The message was clear: chronic pain is not just a medical issue, but a social, economic, and political one. Speakers stressed that without proper documentation and coding (specifically through ICD-11 implementation), chronic pain remains invisible to policymakers and therefore underfunded.

Key themes across both panels included:

Shared responsibility across sectors. Chronic pain intersects with healthcare, labour law, and occupational medicine. Experts highlighted that insufficient political awareness translates into real human costs, including: poverty, disability, and reduced quality of life for entire communities.
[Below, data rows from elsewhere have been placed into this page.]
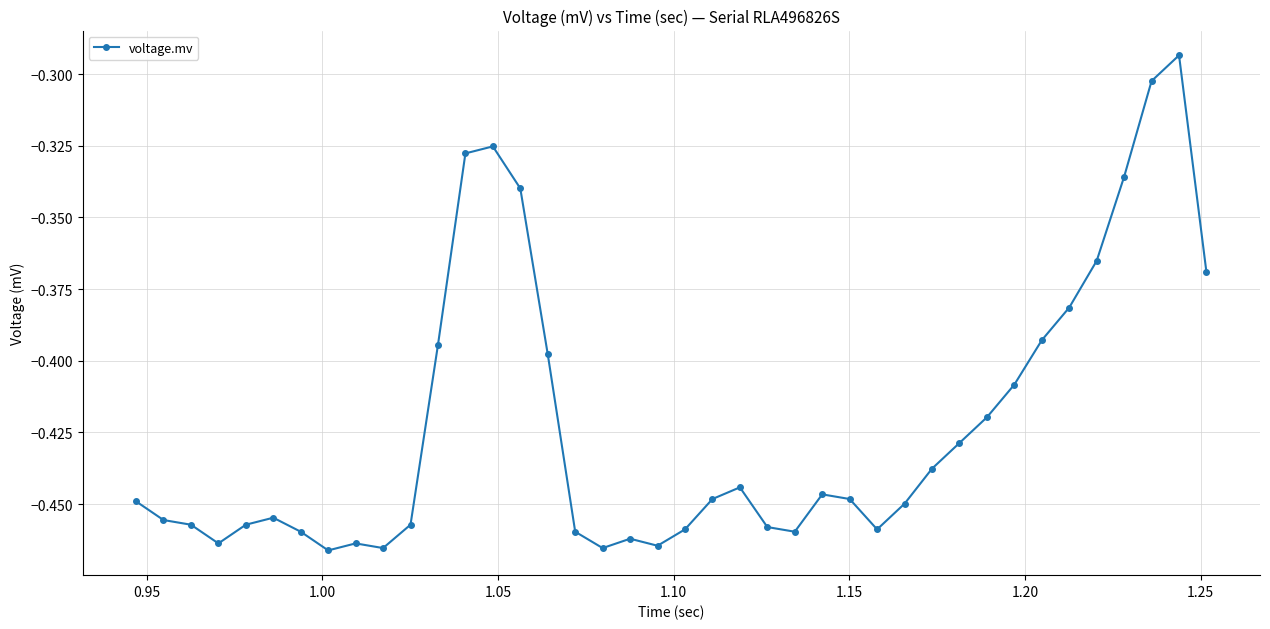

What is the sum of all values?

-16.9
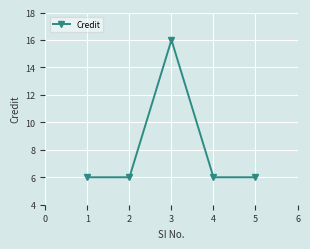

Which label corresponds to the largest value in the chart?

3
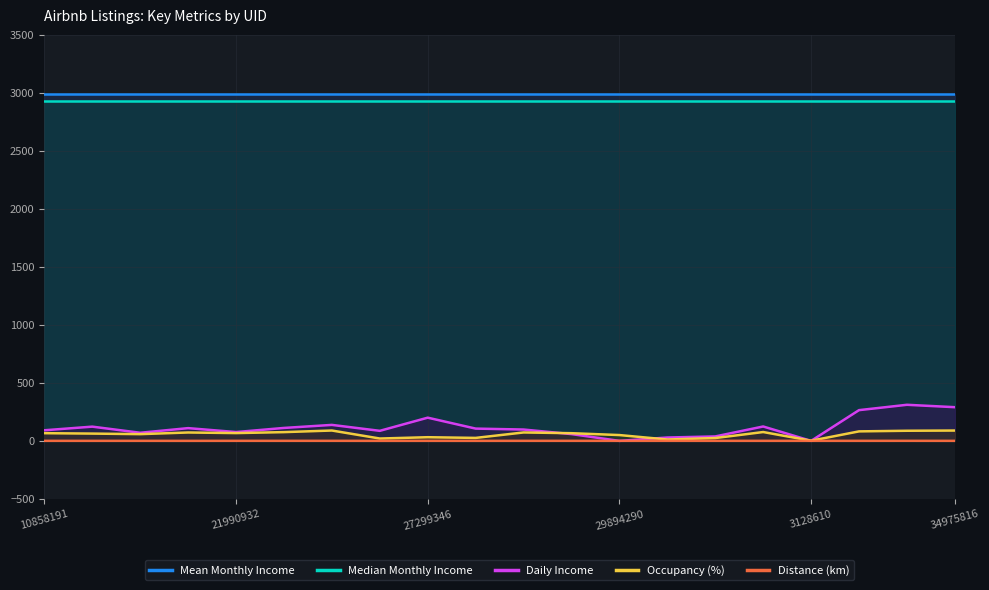

Between 7 and 11, which series saw the biggest shift?

Occupancy (%)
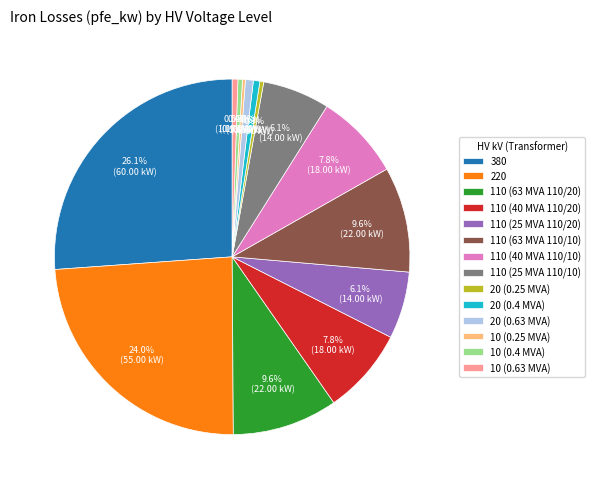

What percentage is the 20 (0.63 MVA) slice, to the nearest percent?

1%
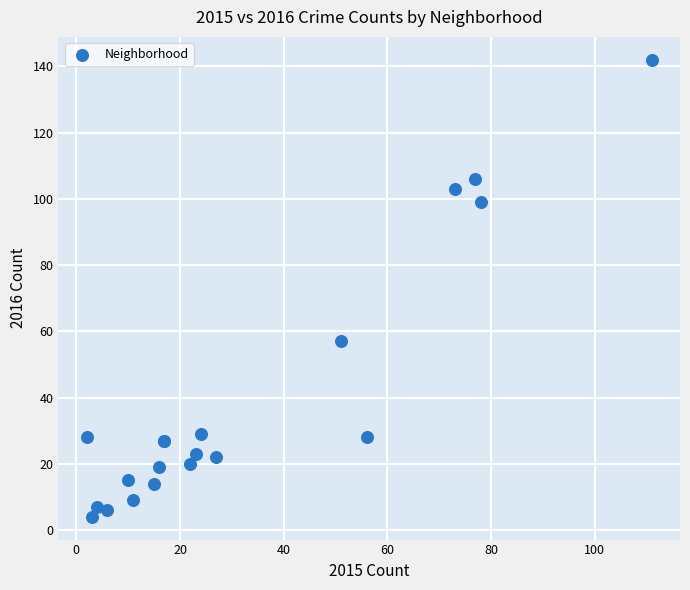

What Y value in the scatter plot is closest to 73?

57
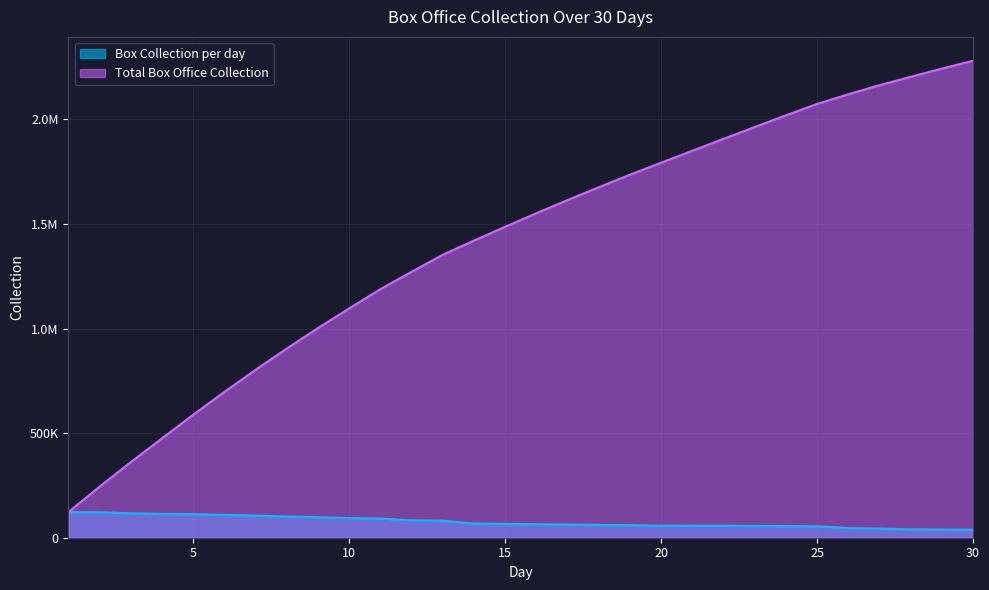

What are all the series names shown in the legend?

Box Collection per day, Total Box Office Collection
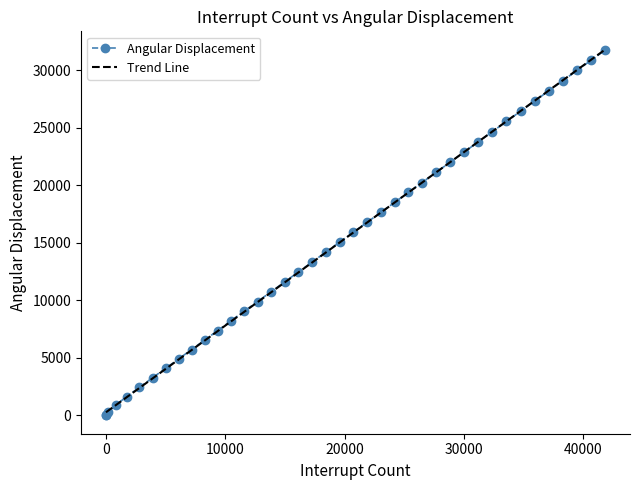

Which series has the widest spread of values?

Angular Displacement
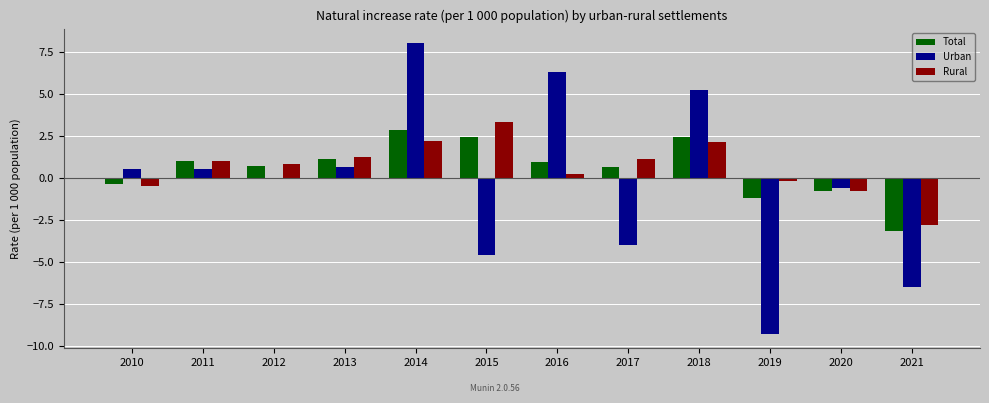

The Urban series shows -6.1 at 2019. True or false?

False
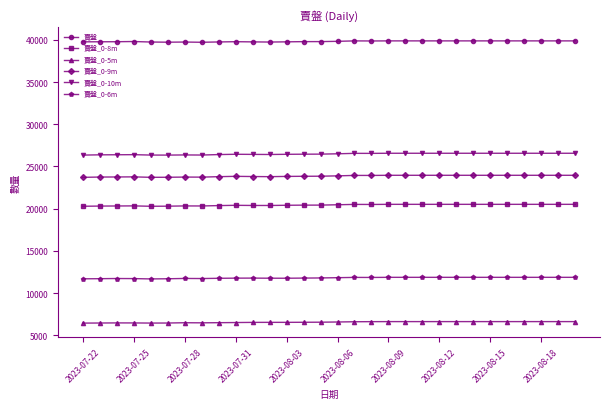

What is the value of the 賣盤_0-10m point at the 8th from the left?

26353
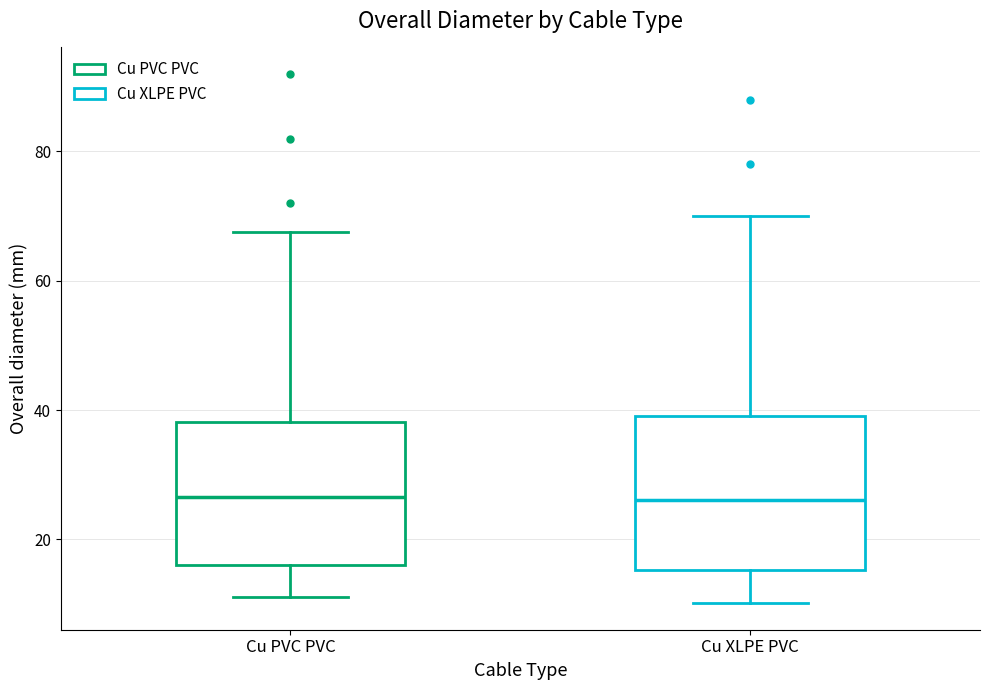

Reading left to right, transcribe this box plot: for each box, give where its median line is, the range the box spans, and where its two whiskers end, as read against the y-axis. The values are not printed on the chart, so give them approximately, as read against the axis.

Cu PVC PVC: median 26, box 16 to 38, whiskers 12 to 68
Cu XLPE PVC: median 26, box 16 to 40, whiskers 10 to 70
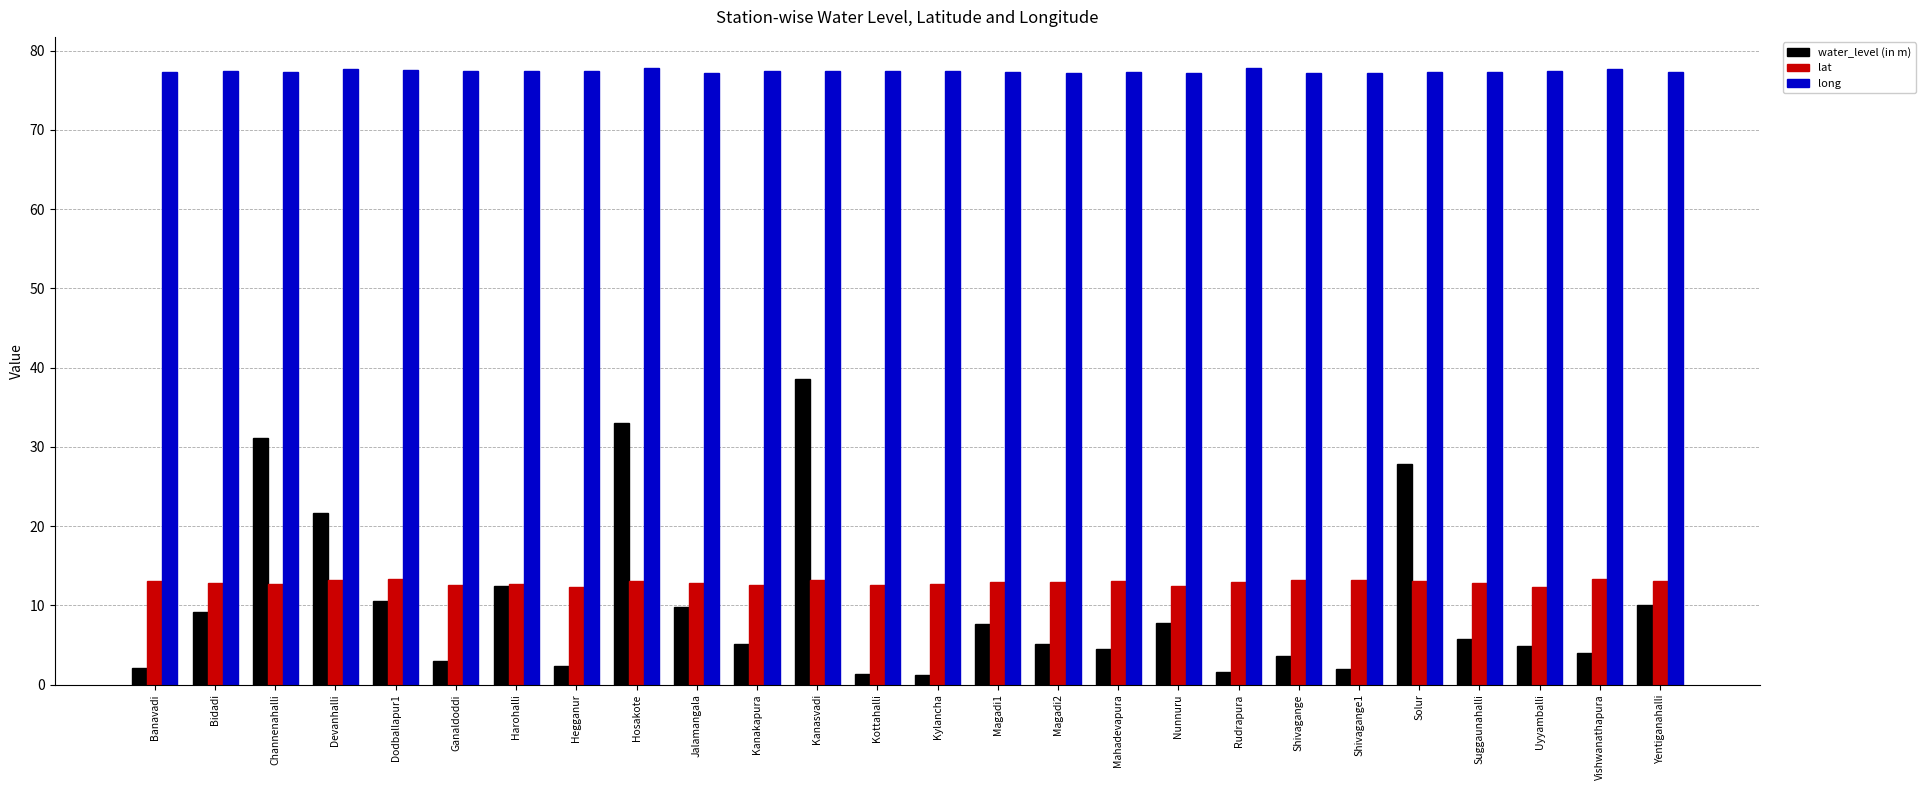

True or false: water_level (in m) has a value of 7.7 at Magadi1.

True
Putting the person at the centre. The second panel focused on care integration and shared decision-making, identifying gaps in legal protection for people with chronic disease and calling for genuinely multidisciplinary care pathways, not isolated consultations.

Prevention as an untapped opportunity. Particularly in workplace settings, prevention remains undervalued despite being where the greatest impact can be achieved.

The forum concluded with clear calls to action: adopt ICD-11 chronic pain classification urgently, develop structured care pathways, strengthen legal protections, and invest in occupational health prevention.

SIP Portugal invites other national committees to replicate this multi-stakeholder model and keep chronic pain firmly on the European agenda.